É possível aprofundar a questão da seletividade ainda sob outro ângulo. Como mencionamos antes, há sérias questões metodológicas que permeiam nossas considerações da relação entre posição socioeconômica, idade e condição de saúde. Determinados resultados, como o nivelamento dos efeitos da posição socioeconômica sobre a saúde, poderiam ser meros artefatos da própria estruturação dos ciclos de vida dos diferentes grupos avaliados, que, expostos a diferentes taxas de mortalidade, acabariam produzindo o resultado identificado (nivelamento) ( Lynch, 2003, 2006, 2008). No entanto, a partir dessa discussão e tendo nossos resultados em perspectiva, é possível afirmar que, caso esse processo (taxas de mortalidade maiores para os grupos de posição socioeconômica diferente) tenha operado nos casos sob foco, nossos resultados estariam subestimados, mas na direção correta. Estimativas mais precisas também só seriam possíveis realizando estudos com desenho mais sofisticados para a realidade brasileira (estudos longitudinais ou de painel), o que, infelizmente, para o nível de representatividade em que operamos (nacional), ainda é uma situação inexistente no país.
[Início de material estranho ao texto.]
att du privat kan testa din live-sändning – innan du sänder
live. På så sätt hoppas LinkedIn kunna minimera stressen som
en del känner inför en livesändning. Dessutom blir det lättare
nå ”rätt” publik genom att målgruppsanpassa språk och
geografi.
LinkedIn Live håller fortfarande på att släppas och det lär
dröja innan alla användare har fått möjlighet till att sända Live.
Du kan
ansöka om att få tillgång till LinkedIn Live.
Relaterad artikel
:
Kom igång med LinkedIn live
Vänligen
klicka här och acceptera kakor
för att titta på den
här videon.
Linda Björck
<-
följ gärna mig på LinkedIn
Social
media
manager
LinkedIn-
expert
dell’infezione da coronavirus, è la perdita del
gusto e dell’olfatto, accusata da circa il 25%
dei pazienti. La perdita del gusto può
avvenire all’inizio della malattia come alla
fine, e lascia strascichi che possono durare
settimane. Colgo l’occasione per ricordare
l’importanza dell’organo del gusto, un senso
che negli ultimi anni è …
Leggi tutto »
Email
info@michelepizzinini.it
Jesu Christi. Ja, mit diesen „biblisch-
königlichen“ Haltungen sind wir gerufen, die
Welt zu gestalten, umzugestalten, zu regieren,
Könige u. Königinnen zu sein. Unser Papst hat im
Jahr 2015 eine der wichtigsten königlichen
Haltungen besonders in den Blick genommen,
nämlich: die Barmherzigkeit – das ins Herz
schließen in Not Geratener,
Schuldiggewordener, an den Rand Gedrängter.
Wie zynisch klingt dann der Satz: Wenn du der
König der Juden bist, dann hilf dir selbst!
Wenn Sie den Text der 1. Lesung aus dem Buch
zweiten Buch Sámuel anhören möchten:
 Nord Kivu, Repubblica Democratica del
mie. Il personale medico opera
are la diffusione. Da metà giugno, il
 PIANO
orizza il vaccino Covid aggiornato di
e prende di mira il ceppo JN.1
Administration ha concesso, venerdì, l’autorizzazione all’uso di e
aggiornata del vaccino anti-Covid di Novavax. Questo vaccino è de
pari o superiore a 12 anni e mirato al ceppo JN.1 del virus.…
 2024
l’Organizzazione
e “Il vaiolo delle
Por fim, outra questão que afeta nossos resultados é o fato que tratamos a associação entre condição de saúde e posição socioeconômica entre grupos etários sob a sugestão de que estamos tratando o processo de envelhecimento dos grupos avaliados ao longo de seus ciclos de vida. Ambas as situações são problemáticas. Aqui, somos constrangidos pelas clássicas discussões sobre idade-período- coorte, que afetariam nossos resultados. Isso ocorreria, por exemplo, pelo fato de coortes mais jovens e mais velhas estarem sujeitas a diferentes exposições a situações prejudiciais à sua saúde, que as fariam ter trajetórias muito distintas das coortes que as precederam ( Ross e Wu, 1996; Lynch, 2003, 2006; Yang, 2008). As profundas mudanças econômicas, sociais, nutricionais, epidemiológicas e demográficas pelas quais o Brasil passou nas últimas décadas permitem conjecturar que, de fato, essa seria uma via interessante a ser explorada, apesar das enormes dificuldades envolvidas no plano de identificação de modelos estatísticos que possibilitariam a modelagem nessa direção de uma forma confiável ( Glenn, 2005; Yang e Land, 2013).
Apesar dessas limitações, o presente artigo ilumina tendências significativas para um âmbito primordial passível de ser afetado pelas condições socioeconômicas, que são as condições de saúde. Mostramos como, no Brasil, posição socioeconômica e saúde são dois âmbitos altamente associados, ainda mais entre grupos etários de idade mais avançada. Nossa pesquisa mostra a importância de mobilizar perspectivas ligadas ao ciclo de vida para compreender a estruturação da desigualdade socioeconômica e a necessidade de interpretar o problema de forma holística e multidisciplinar, principalmente através do entendimento que a estruturação da saúde é um processo que se desenvolve ao longo de todo ciclo de vida.